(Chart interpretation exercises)
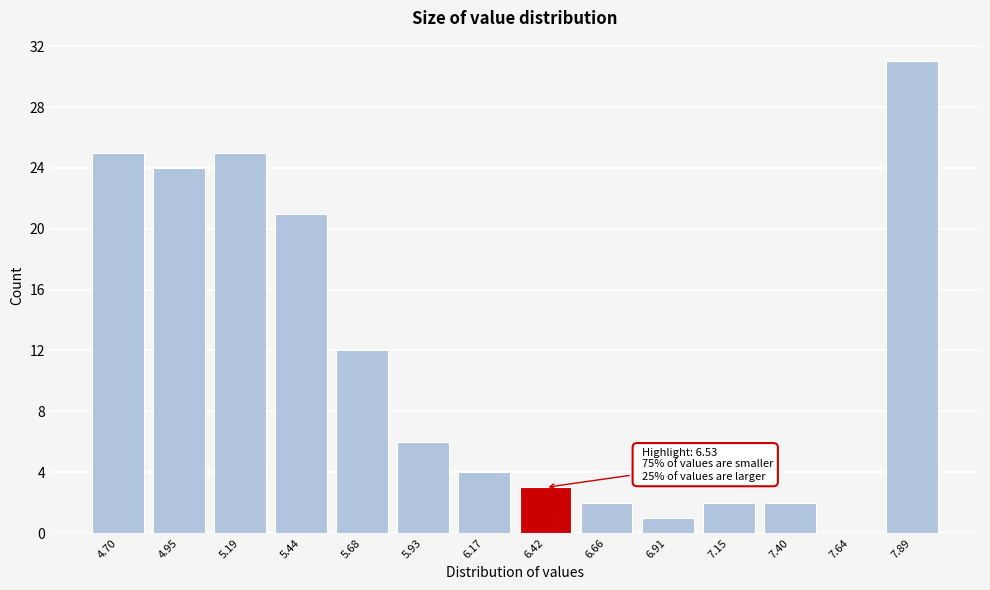

Reading left to right, extract all data points from this chart.

4.70=25	4.95=24	5.19=25	5.44=21	5.68=12	5.93=6	6.17=4	6.42=3	6.66=2	6.91=1	7.15=2	7.40=2	7.64=0	7.89=31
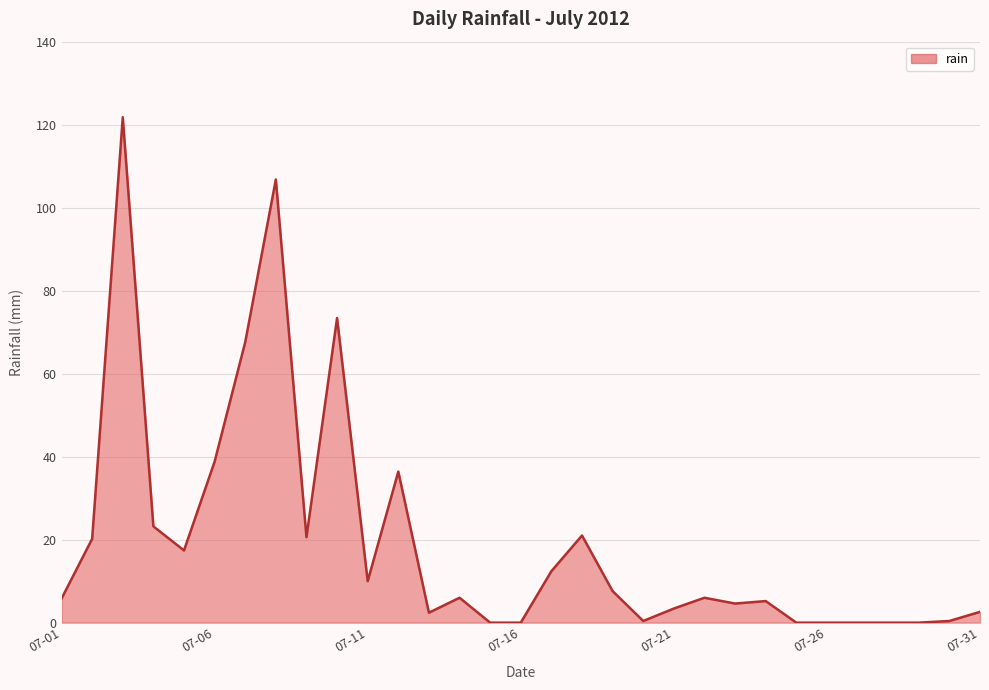

What is the greatest value displayed?

121.8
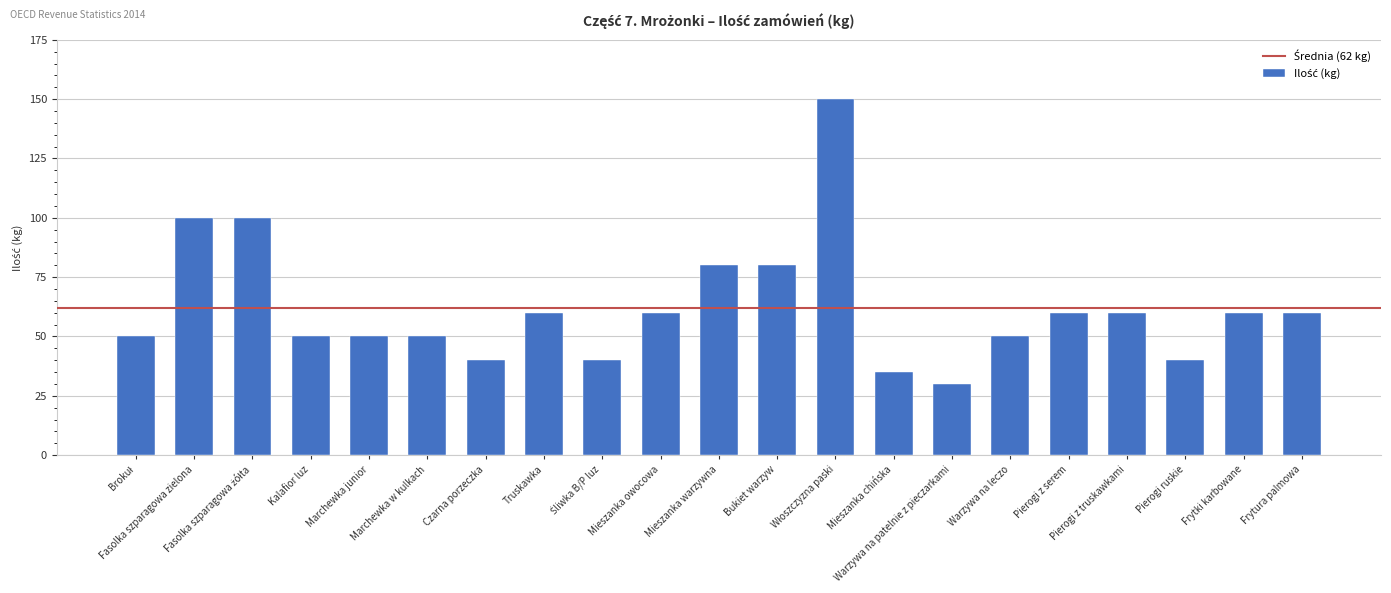

What is the ratio of the value at Pierogi z truskawkami to the value at Warzywa na patelnie z pieczarkami?

2.0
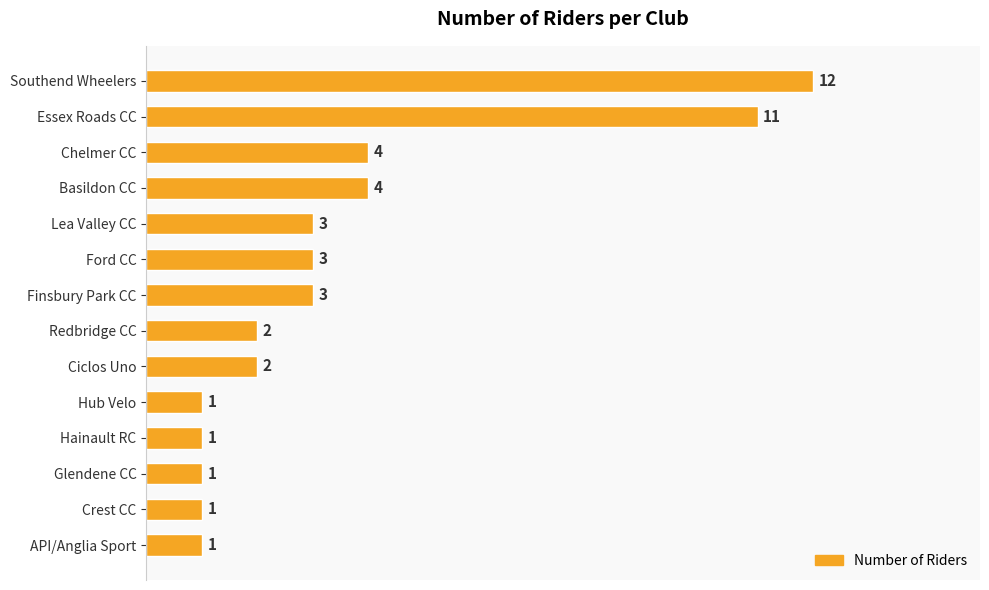

How many categories are shown in the chart?

14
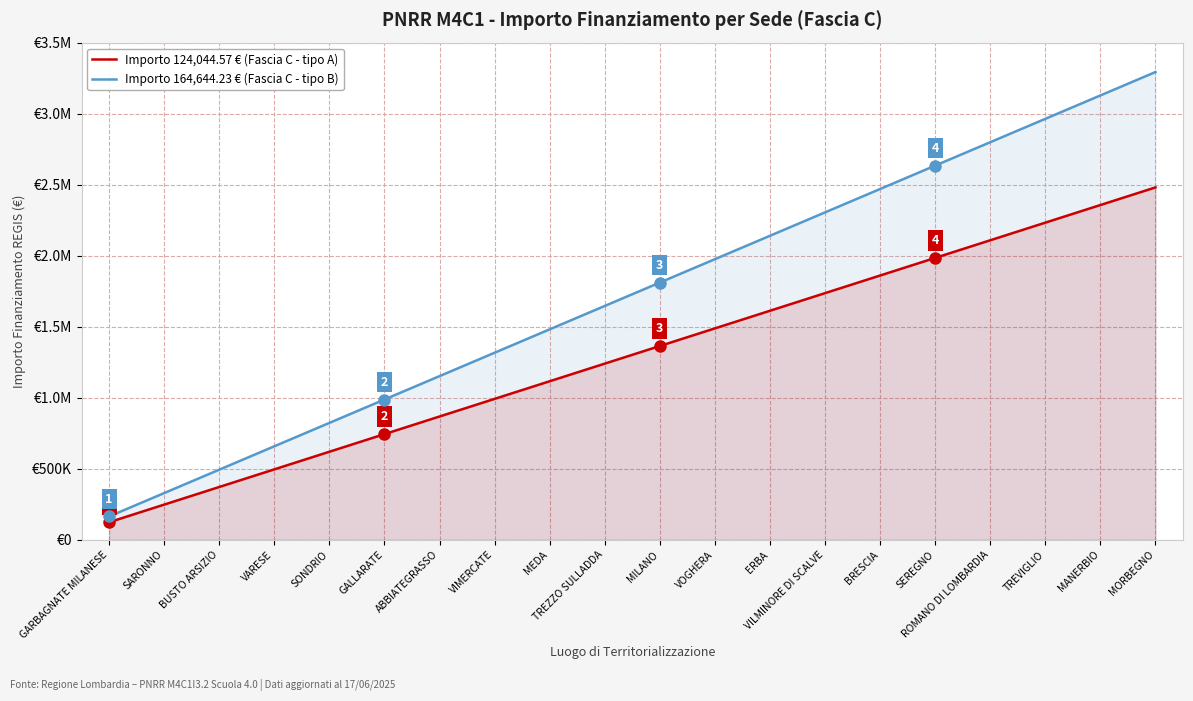

How many lines are shown in the chart?

2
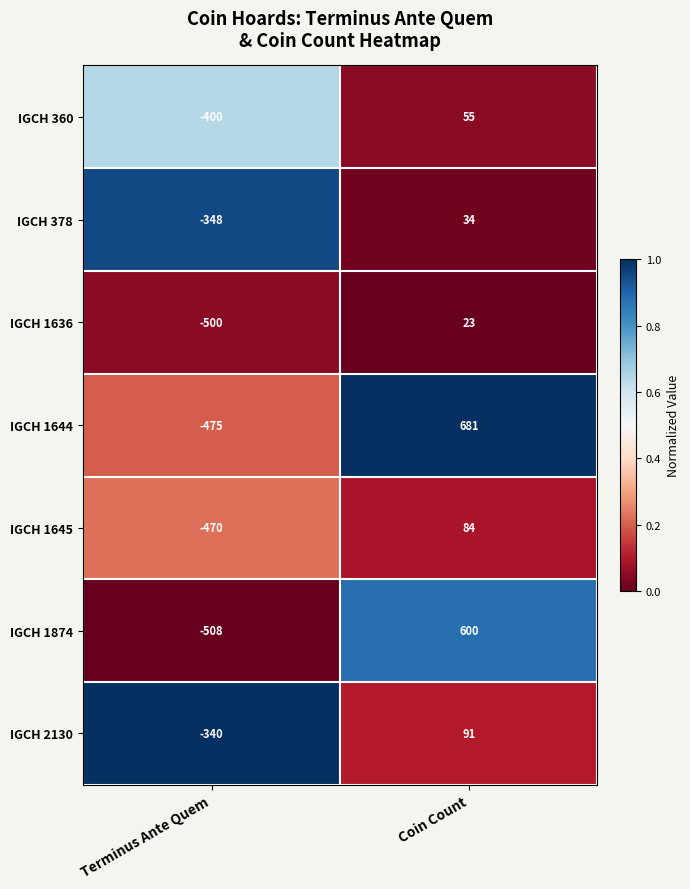

Read the IGCH 1644 value at Terminus Ante Quem.

-475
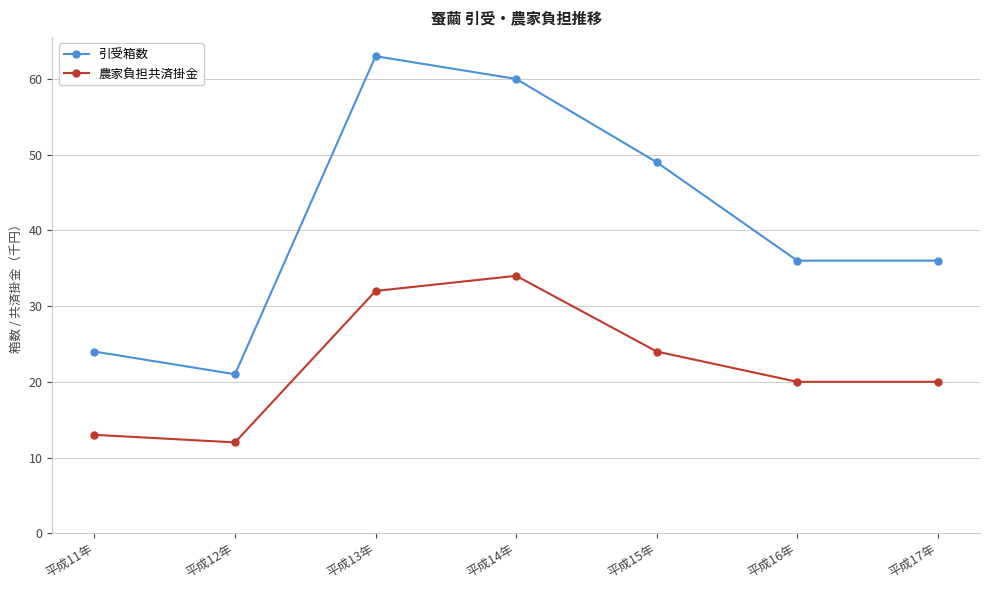

Is the value of 引受箱数 at 平成17年 greater than the value of 農家負担共済掛金 at 平成17年?

Yes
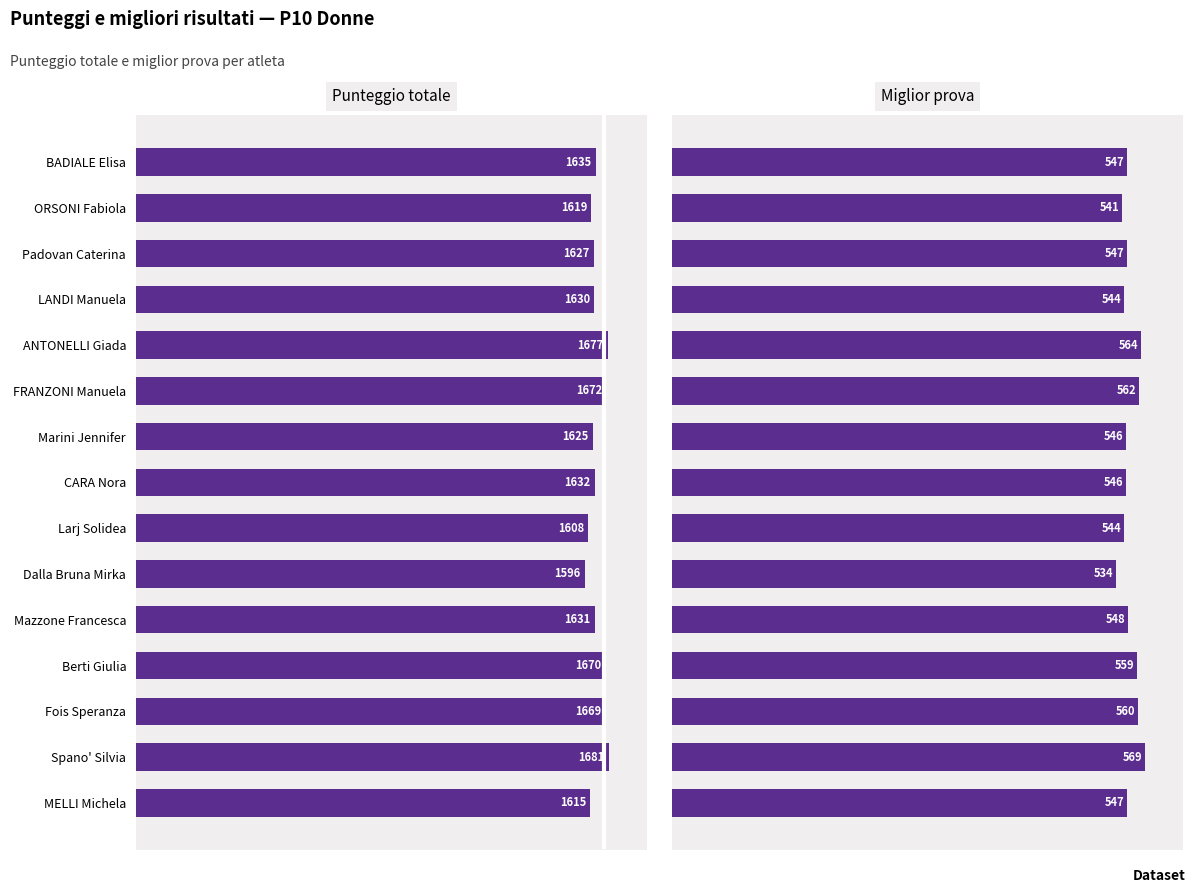

What are all the series names shown in the legend?

Punteggio totale, Miglior prova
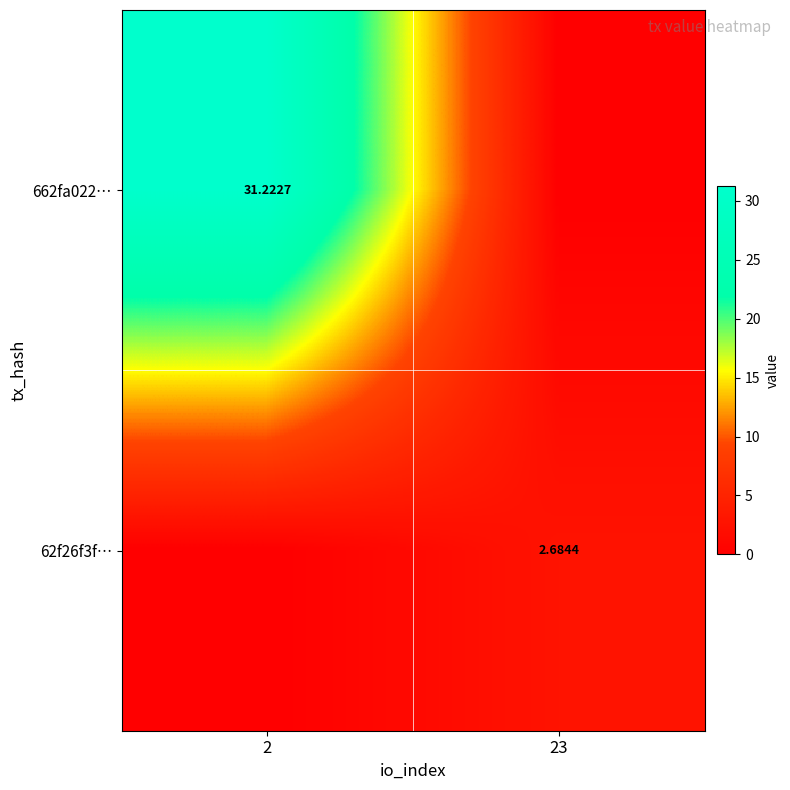

Which category has the lowest value across all series?

23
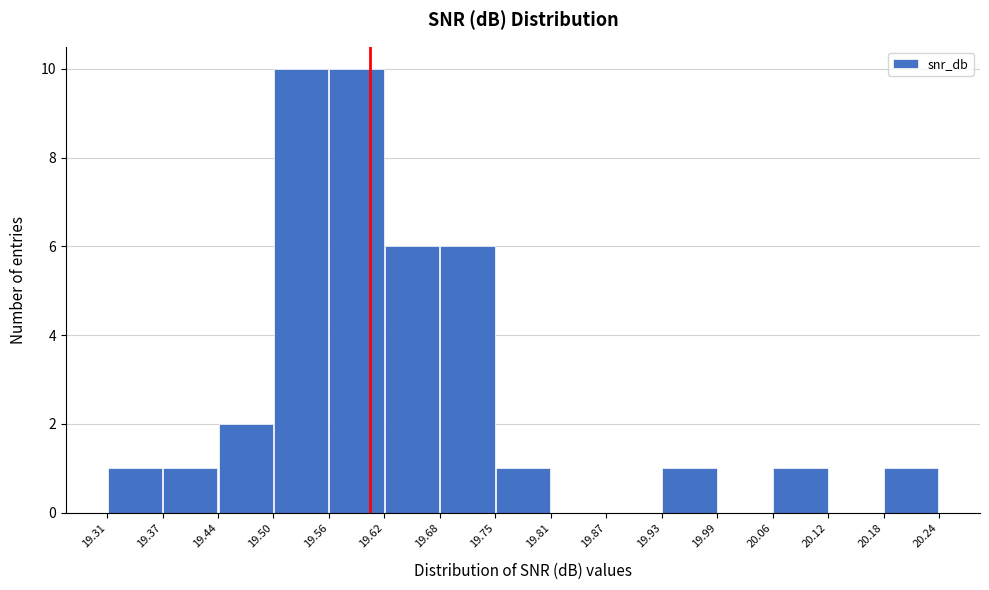

Reading left to right, transcribe this chart: for each bar, give the range it covers on the x-axis and its height. The values are not printed on the chart, so give them approximately, as read against the axis.

19.31 to 19.37: 1
19.37 to 19.44: 1
19.44 to 19.50: 2
19.50 to 19.56: 10
19.56 to 19.62: 10
19.62 to 19.68: 6
19.68 to 19.75: 6
19.75 to 19.81: 1
19.81 to 19.87: 0
19.87 to 19.93: 0
19.93 to 19.99: 1
19.99 to 20.06: 0
20.06 to 20.12: 1
20.12 to 20.18: 0
20.18 to 20.24: 1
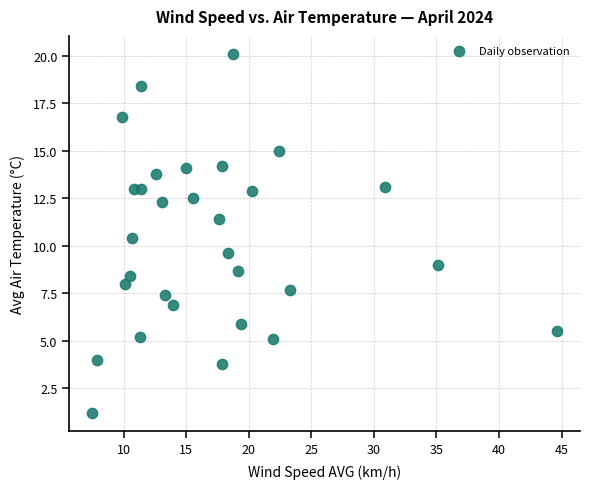

What is the range of Y values (max minus min)?

18.9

→ **Instructions for the task**: Revise every one of the items above by replacing "chart" with "graph" wherever it occurs, leaving all other wording unchanged. Leave the pictures out of your answer.

→ **Exercise output**:
Reading left to right, extract all data points from this graph.

4.70=25	4.95=24	5.19=25	5.44=21	5.68=12	5.93=6	6.17=4	6.42=3	6.66=2	6.91=1	7.15=2	7.40=2	7.64=0	7.89=31

What is the greatest value displayed?

121.8

What is the ratio of the value at Pierogi z truskawkami to the value at Warzywa na patelnie z pieczarkami?

2.0

How many categories are shown in the graph?

14

How many lines are shown in the graph?

2

Read the IGCH 1644 value at Terminus Ante Quem.

-475

Is the value of 引受箱数 at 平成17年 greater than the value of 農家負担共済掛金 at 平成17年?

Yes

What are all the series names shown in the legend?

Punteggio totale, Miglior prova

Which category has the lowest value across all series?

23

Reading left to right, transcribe this graph: for each bar, give the range it covers on the x-axis and its height. The values are not printed on the graph, so give them approximately, as read against the axis.

19.31 to 19.37: 1
19.37 to 19.44: 1
19.44 to 19.50: 2
19.50 to 19.56: 10
19.56 to 19.62: 10
19.62 to 19.68: 6
19.68 to 19.75: 6
19.75 to 19.81: 1
19.81 to 19.87: 0
19.87 to 19.93: 0
19.93 to 19.99: 1
19.99 to 20.06: 0
20.06 to 20.12: 1
20.12 to 20.18: 0
20.18 to 20.24: 1

What is the range of Y values (max minus min)?

18.9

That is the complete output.